Exercise instructions: Go through the records and filter out every line lacking the word "shoulder"; copy the lines that remain.

-*-*-

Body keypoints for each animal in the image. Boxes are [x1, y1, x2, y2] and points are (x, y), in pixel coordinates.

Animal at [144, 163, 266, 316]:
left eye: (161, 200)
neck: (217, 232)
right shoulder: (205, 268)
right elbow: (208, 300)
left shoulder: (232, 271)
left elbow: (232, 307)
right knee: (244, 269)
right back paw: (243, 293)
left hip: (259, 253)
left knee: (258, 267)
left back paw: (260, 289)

-*-*-

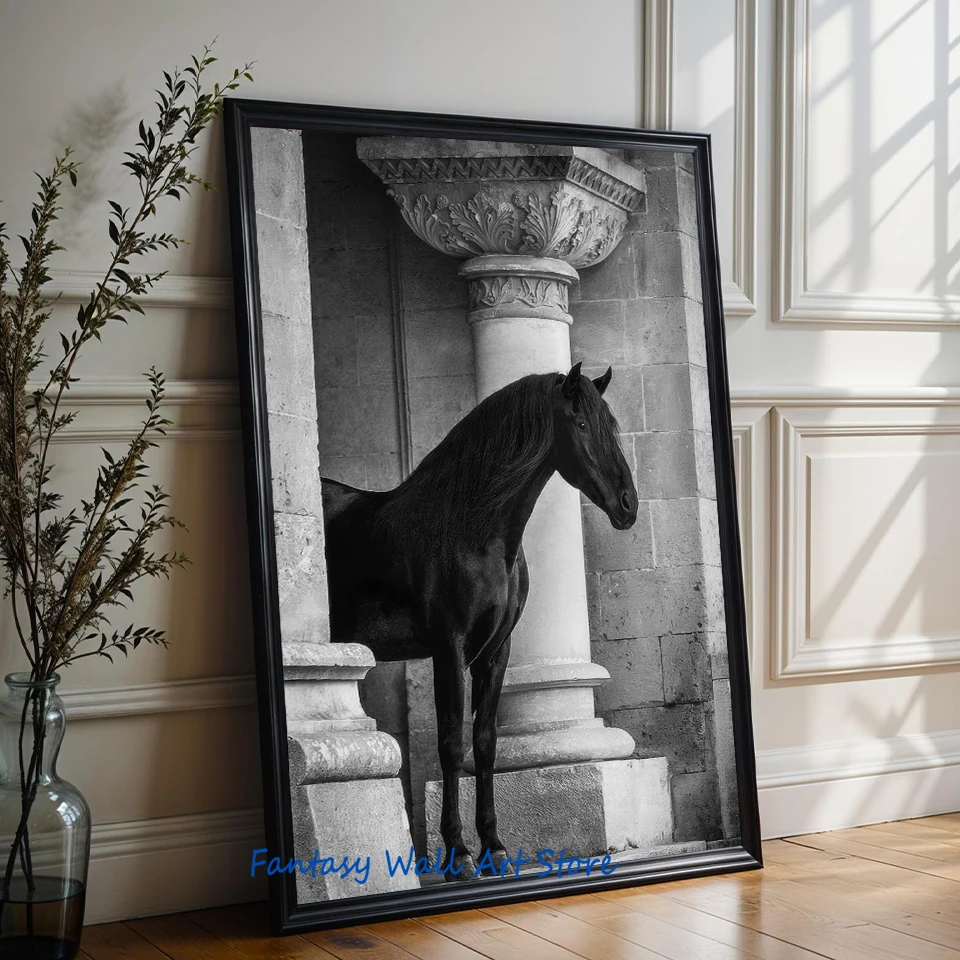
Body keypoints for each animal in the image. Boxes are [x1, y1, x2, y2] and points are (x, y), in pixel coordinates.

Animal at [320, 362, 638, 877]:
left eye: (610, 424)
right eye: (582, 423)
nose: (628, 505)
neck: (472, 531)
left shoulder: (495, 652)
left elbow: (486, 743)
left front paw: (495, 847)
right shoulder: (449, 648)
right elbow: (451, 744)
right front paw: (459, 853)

-*-*-

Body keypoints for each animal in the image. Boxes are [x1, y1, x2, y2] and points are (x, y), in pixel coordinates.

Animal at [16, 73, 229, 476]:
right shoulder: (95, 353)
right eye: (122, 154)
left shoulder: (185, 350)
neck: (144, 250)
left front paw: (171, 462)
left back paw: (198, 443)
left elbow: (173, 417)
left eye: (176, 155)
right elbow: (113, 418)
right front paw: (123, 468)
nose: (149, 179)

-*-*-

Solution to the exercise:
right shoulder: (205, 268)
left shoulder: (232, 271)
left shoulder: (495, 652)
right shoulder: (449, 648)
right shoulder: (95, 353)
left shoulder: (185, 350)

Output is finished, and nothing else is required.